Once again, the IOC has said no to a moment of silence being held during Friday evening's Opening Ceremony of the 2012 London Olympics.

Jim McKay said that day while broadcasting on ABC: "The longest and most terrible day in the history of the Olympic games."

Bob Costas has gone on record saying he will honor them.  I'm happy about that.  Will NBC support him?  I hope so.

Forty years ago in 1972, 11 Israeli athletes were killed by terrorists during the Summer Olympics in Munich.  Is a moment of silence really too much to ask for?  Does one moment of silence take a way from the Opening Ceremony?  No.

It's no different than all the sporting events that honored those who died on 9/11 with a moment of silence.  It's no different than a moment of silence for the victims killed in the Aurora shooting.

The IOC is acting like cowards in this example.  No matter how many big names are asking for a moment of silence, they refuse to budge from their stance.

Did the IOC budge when the widows of the Munich victims made an in-person request presented with a petition of 100,000 plus signatures?  According to the Forward, they did not.
Widows of two of the athletes presented a request in person for the minute of silence to IOC President Jacques Rogge on Wednesday.

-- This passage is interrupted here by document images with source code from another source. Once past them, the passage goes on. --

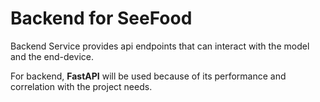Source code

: # Backend for SeeFood

Backend Service provides api endpoints that can interact with the model and the end-device.

For backend, **FastAPI** will be used because of its performance and correlation with the project needs.
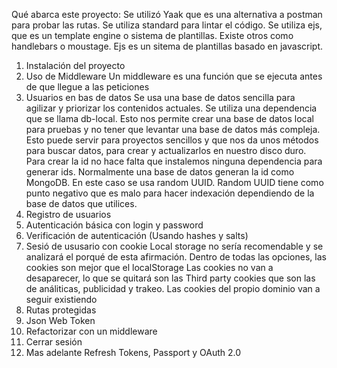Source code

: Qué abarca este proyecto:
Se utilizó Yaak que es una alternativa a postman para probar las rutas.
Se utiliza standard para lintar el código.
Se utiliza ejs, que es un template engine o sistema de plantillas.
Existe otros como handlebars o moustage. Ejs es un sitema de plantillas
basado en javascript.

1. Instalación del proyecto
2. Uso de Middleware
    Un middleware es una función que se ejecuta antes de que llegue a las peticiones
2. Usuarios en bas de datos 
    Se usa una base de datos sencilla para agilizar y priorizar los contenidos actuales.
    Se utiliza una dependencia que se llama db-local. Esto nos permite crear una base de 
    datos local para pruebas y no tener que levantar una base de datos más compleja.
    Esto puede servir para proyectos sencillos y que nos da unos métodos para buscar 
    datos, para crear y actualizarlos en nuestro disco duro. 
    Para crear la id no hace falta que instalemos ninguna dependencia para generar ids. 
    Normalmente una base de datos generan la id como MongoDB. En este caso se usa random UUID.
    Random UUID tiene como punto negativo que es malo para hacer indexación dependiendo de la 
    base de datos que utilices.
3. Registro de usuarios
4. Autenticación básica con login y password
5. Verificación de autenticación (Usando hashes y salts)
6. Sesió de ususario con cookie
    Local storage no sería recomendable y se analizará el porqué de esta afirmación.
    Dentro de todas las opciones, las cookies son mejor que el localStorage
    Las cookies no van a desaparecer, lo que se quitará son las Third party cookies que son
    las de análiticas, publicidad y trakeo.
    Las cookies del propio dominio van a seguir existiendo
7. Rutas protegidas
8. Json Web Token
9. Refactorizar con un middleware
10. Cerrar sesión
11. Mas adelante Refresh Tokens, Passport y OAuth 2.0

The request came along with a petition with over 100,000 signatures. Rogge once again denied the request.
“We are outraged by the denial of the request, which comes not only from us but from so many people around the world,” said Ankie Spitzer, one of the widows, in a statement. “Our husbands were murdered at the Olympics in Munich. To observe a minute of silence in their memory would let the world know where the IOC stands in the fight against terrorism.”
To the members of the International Olympic Committee, it is not too much to ask for.  All we want is a moment of silence.